Review of a Physician's Progress Note, dated 03/26/18, revealed RN #1 secured a disposable diaper containing warmed water to Patient #1's left ankle for approximately five (5) minutes, before sticking the patient to obtain blood for the PKU testing. The Note stated the nurse then noticed an [DIAGNOSES REDACTED]tous desquamation (reddened area with the skin peeled back) after removing the disposable diaper. Further review of the progress note revealed the newborn sustained a partial thickness (second degree) burn.

Interview with Registered Nurse (RN) #1 on 04/03/18 at 2:20 PM revealed on the morning of 03/26/18, she heated a Styrofoam cup of water in the microwave for approximately 2 seconds and tested the water with her finger. The RN stated the water did not feel any warmer than tap water; therefore, she microwaved the water for another 7-8 seconds and again tested the water on her palm/wrist, and stated the water did not feel too warm. However, the RN made no attempt to obtain a thermometer and take the actual temperature of the microwaved water. The RN stated she then poured the water into a disposable diaper and fastened the diaper around Patient #1's foot. Further interview with RN #1 and review of video footage of the nursery recorded on 03/26/18, revealed after leaving the disposable diaper on the newborn for approximately five (5) minutes, she removed the diaper and attempted to obtain a blood specimen for the newborn's PKU test. However, the RN stated she squeezed the area to promote the blood flow and Patient #1's heel had "blood was under the skin" and the skin on the heel "peeled back."

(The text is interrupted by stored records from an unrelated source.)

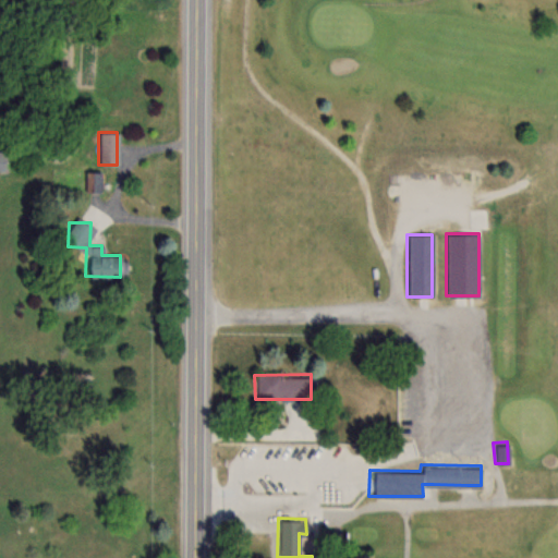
All buildings are outlined.
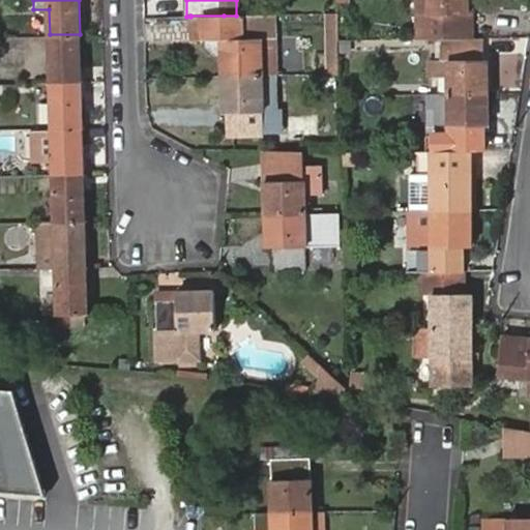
[(468,0),(429,0),(430,16),(430,39),(439,39),(468,38),(468,15),(468,0)]
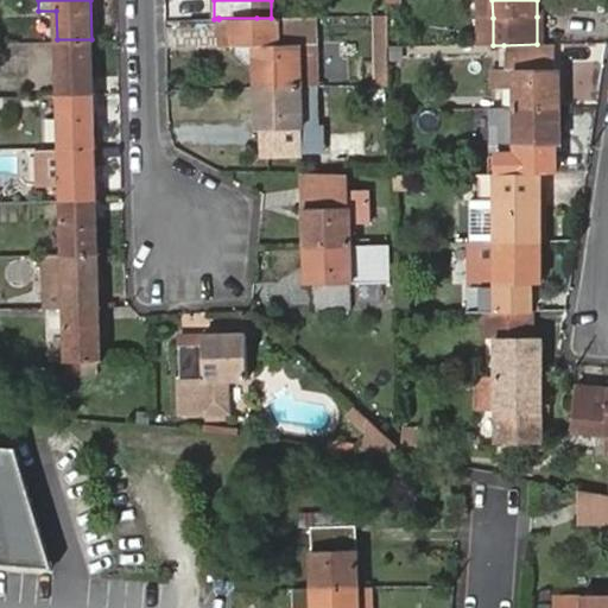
[(372,84),(387,86),(390,16),(373,14),(372,84)]
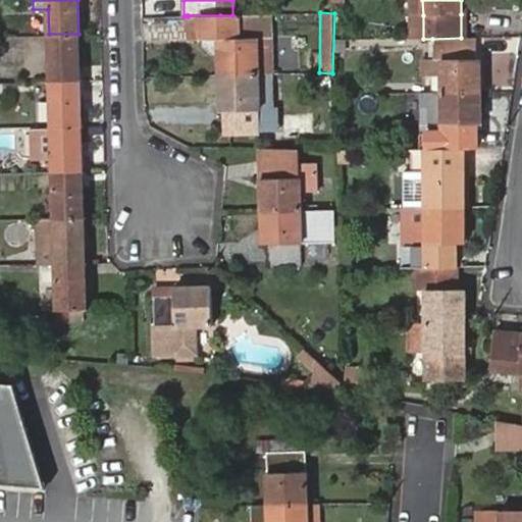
[(271,36),(270,14),(232,15),(220,15),(188,15),(188,16),(189,39),(217,38),(218,73),(258,72),(257,37),(271,36)]
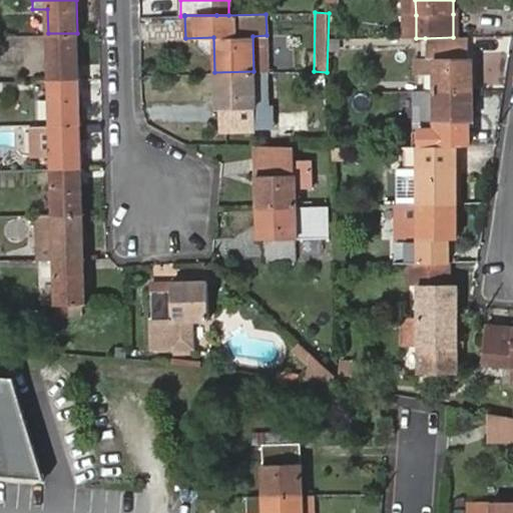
[(77,33),(48,33),(49,78),(67,78),(66,68),(78,68),(77,33)]
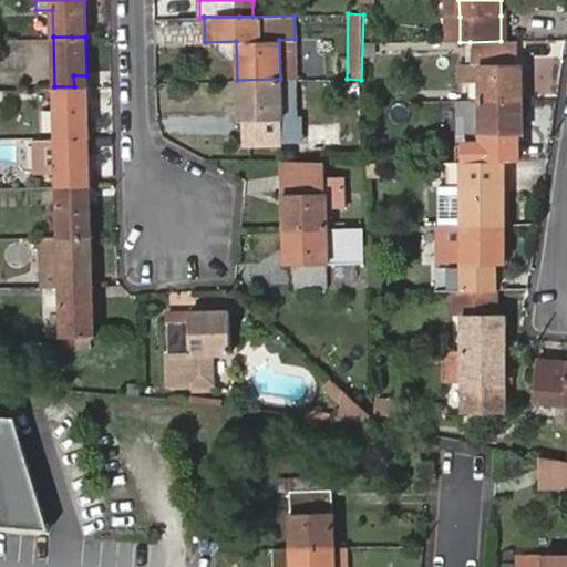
[(279,40),(280,79),(296,79),(295,39),(279,40)]
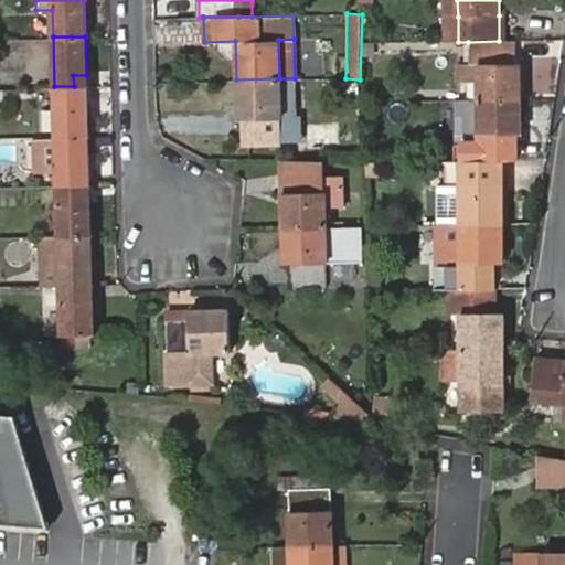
[(499,41),(468,42),(469,63),(458,63),(458,80),(479,80),(480,99),(520,99),(519,63),(514,63),(514,41),(499,41)]
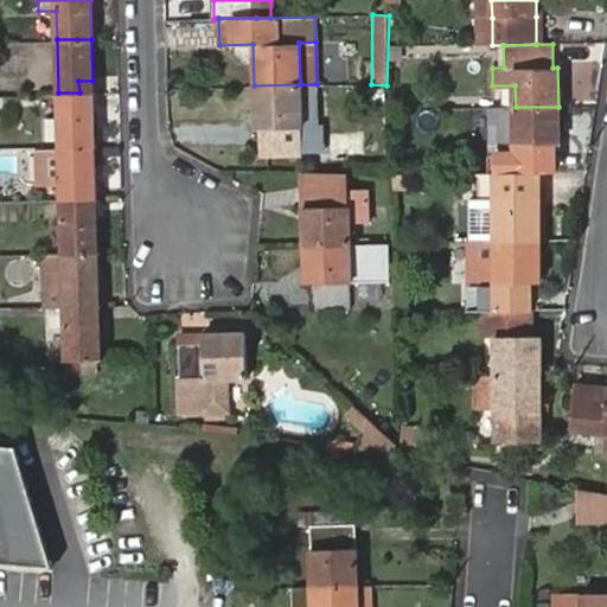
[(94,91),(93,81),(78,81),(80,93),(94,91)]
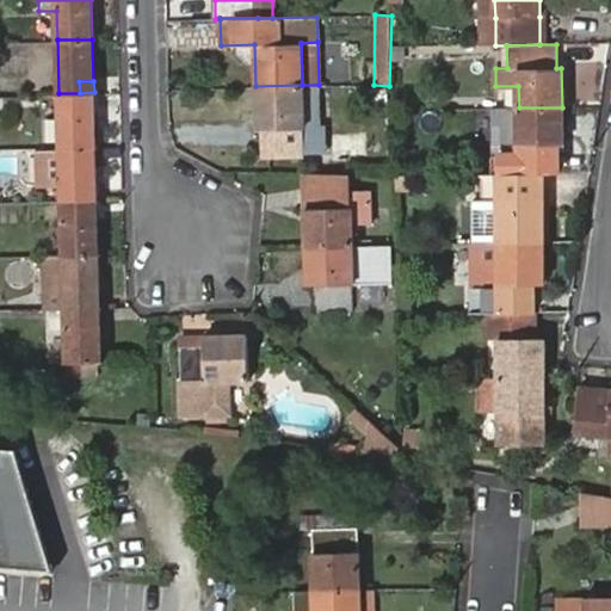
[(302,85),(255,86),(257,130),(263,130),(263,153),(303,153),(302,125),(320,124),(319,85),(302,85)]
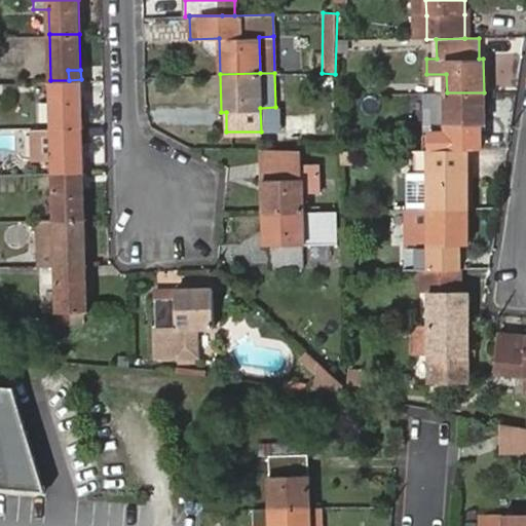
[(69,80),(50,80),(51,127),(82,126),(81,91),(81,79),(69,80)]
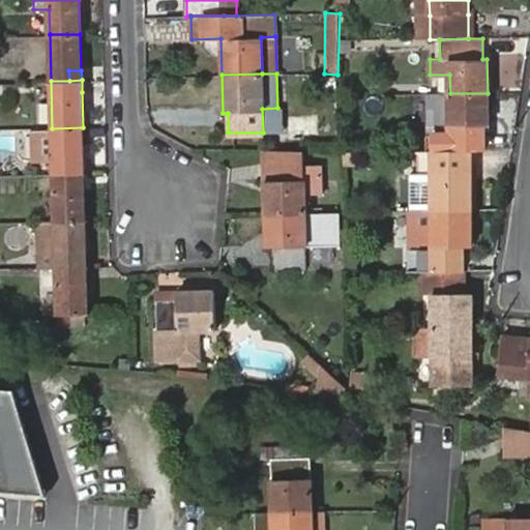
[(489,124),(488,93),(450,93),(431,94),(432,150),(465,149),(484,149),(484,124),(489,124)]
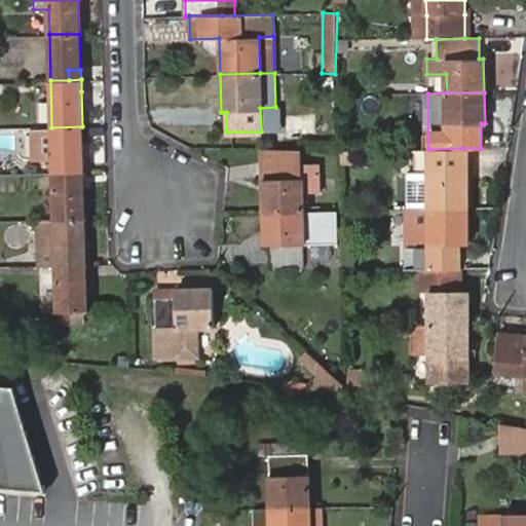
[(260,108),(261,132),(276,132),(275,107),(260,108)]
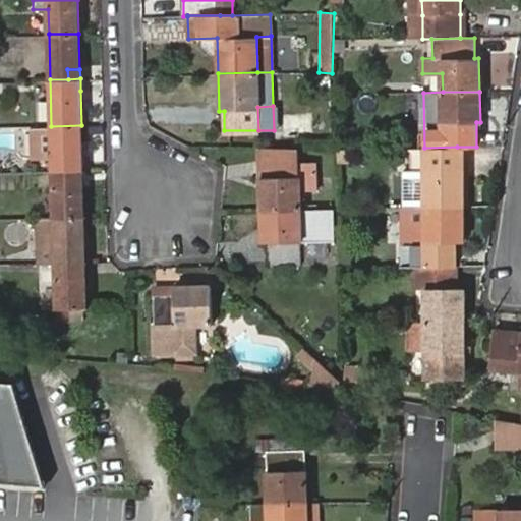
[(81,125),(51,126),(53,173),(70,173),(82,172),(82,159),(81,125)]
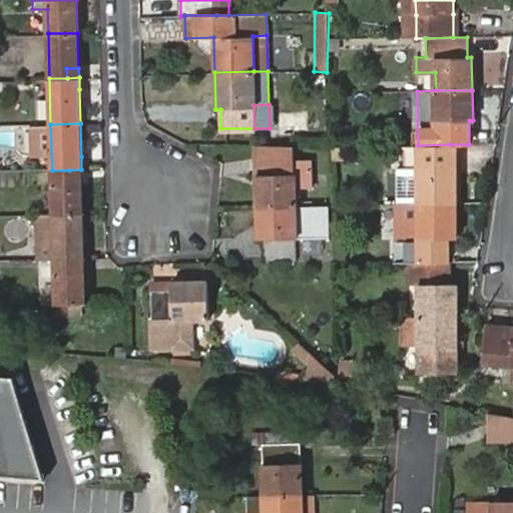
[(13,124),(0,125),(0,145),(15,144),(13,124)]
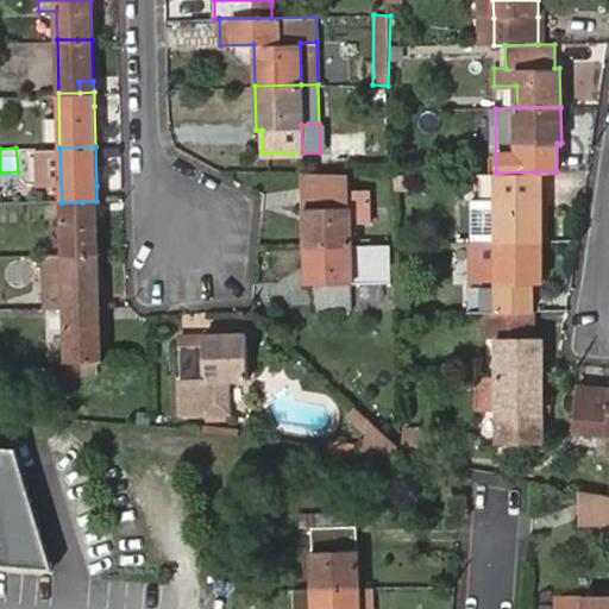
[(535,199),(534,171),(496,173),(487,173),(487,199),(482,199),(483,242),(487,242),(497,242),(542,240),(541,198),(535,199)]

Interview with the Director of Women's Health and Children on 04/03/18 at 3:17 PM revealed she had not identified that the facility's policy did not specifically address heating water in the microwave to facilitate warming an infant's heel to obtain a blood specimen, or the nurses' practice of utilizing a disposable diaper as the means to apply the warm water to the infant's heel. In addition the Director stated the facility had no system in place to monitor to ensure staff were not utilizing unsafe practices when obtaining blood specimens from newborns.

Review of Patient #1's History and Physical from Facility #2, dated 03/26/18, revealed the patient had a 4 centimeter (cm) by 3 cm partial thickness burn (second degree burn) to the left heel extending to the back of the leg related to a diaper filled with water that was heated in a microwave and used as a heel warmer. Further review revealed the "baby appears to have significant pain."

Interview with Family Member #1 and Family Member #2 on 04/07/18 at 7:50 PM revealed Patient #1 continued to be treated for the burn to the left foot/leg. Patient #1 was receiving wound care and being followed by a plastic surgeon. Further interview revealed the physician was concerned that the patient had potential nerve damage to the burned area.

Interview with Physician Assistant (PA) #1 on 04/09/18 at 4:17 PM, who worked in Plastic Surgery, revealed Patient #1's second degree burn could potentially lead to permanent damage.